● Things to do:
1. Answer these three questions from the passage on pension stress testing, one answer per line, marked (a), (b), (c):
(a) How did Wong define stress testing?
(b) Which two sides of the balance sheet does asset liability modeling examine?
(c) Which key financial variables do plan sponsors adjust in deterministic modeling?
2. Decide whether each statement agrees with the passage on pension stress testing. Answer yes or no and quote the words that settle it.
(a) Wong sees the goal as predicting outcomes.
(b) FSRA requires every plan to use the same stress-testing model.
(c) Larger plans often run full ALM exercises every few years.
3. Write out the part of the passage on pension stress testing that starts at "Larger plans often" and ends at "uncertainty, explained Wong.", word for word.

For Wong, the goal isn't to predict outcomes, but to equip administrators with the information thy need to evaluate their plan’s performance and prepare for various scenarios.

One approach Wong highlighted is the growing emphasis on stress testing. He defined stress testing as simulating negative scenarios to assess how a pension plan would hold up.

“It’s really a matter of long-term planning,” Wong said. “What would happen if certain factors didn’t go the way you thought? How does that affect your plan?”

But he also added that there’s no single formula.

“Stress testing is sort of an umbrella,” he noted. “There’s different tools and different approaches.”

That’s why FSRA leaves it up to administrators and their advisors to decide which models fit their plan structure and risk tolerance.

Wong also noted that many pension plans rely on asset liability modeling (ALM) as a key tool for understanding their financial health. This approach examines both sides of the balance sheet - assets and liabilities - to evaluate how they interact over time.

Larger plans often conduct full ALM exercises every few years, while smaller or less resource-intensive efforts may occur in between. Wong also pointed to other methods, such as deterministic modeling, where plan sponsors adjust key financial variables like interest rates or equity market performance to see how those changes might affect plan outcomes.

FSRA’s report on pension resilience is essential for plan sponsors because it underpins the financial security of retirees by ensuring a stable and reliable income throughout retirement, even amid economic uncertainty, explained Wong.

● Information shown:
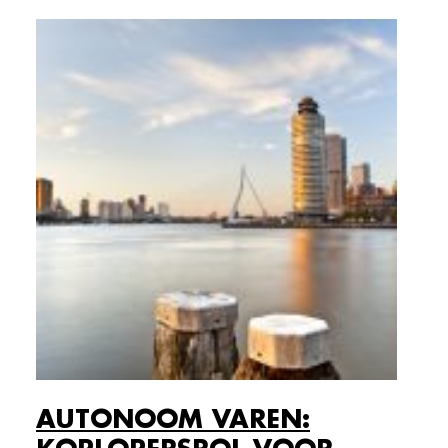
AUTONOOM VAREN:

● Responses to the tasks:
1.
(a) As simulating negative scenarios to assess how a pension plan would hold up.
(b) Assets and liabilities.
(c) Interest rates or equity market performance.

2.
(a) No: "For Wong, the goal isn't to predict outcomes"
(b) No: "FSRA leaves it up to administrators and their advisors to decide which models fit their plan structure and risk tolerance."
(c) Yes: "Larger plans often conduct full ALM exercises every few years"

3.
Larger plans often conduct full ALM exercises every few years, while smaller or less resource-intensive efforts may occur in between. Wong also pointed to other methods, such as deterministic modeling, where plan sponsors adjust key financial variables like interest rates or equity market performance to see how those changes might affect plan outcomes.

FSRA’s report on pension resilience is essential for plan sponsors because it underpins the financial security of retirees by ensuring a stable and reliable income throughout retirement, even amid economic uncertainty, explained Wong.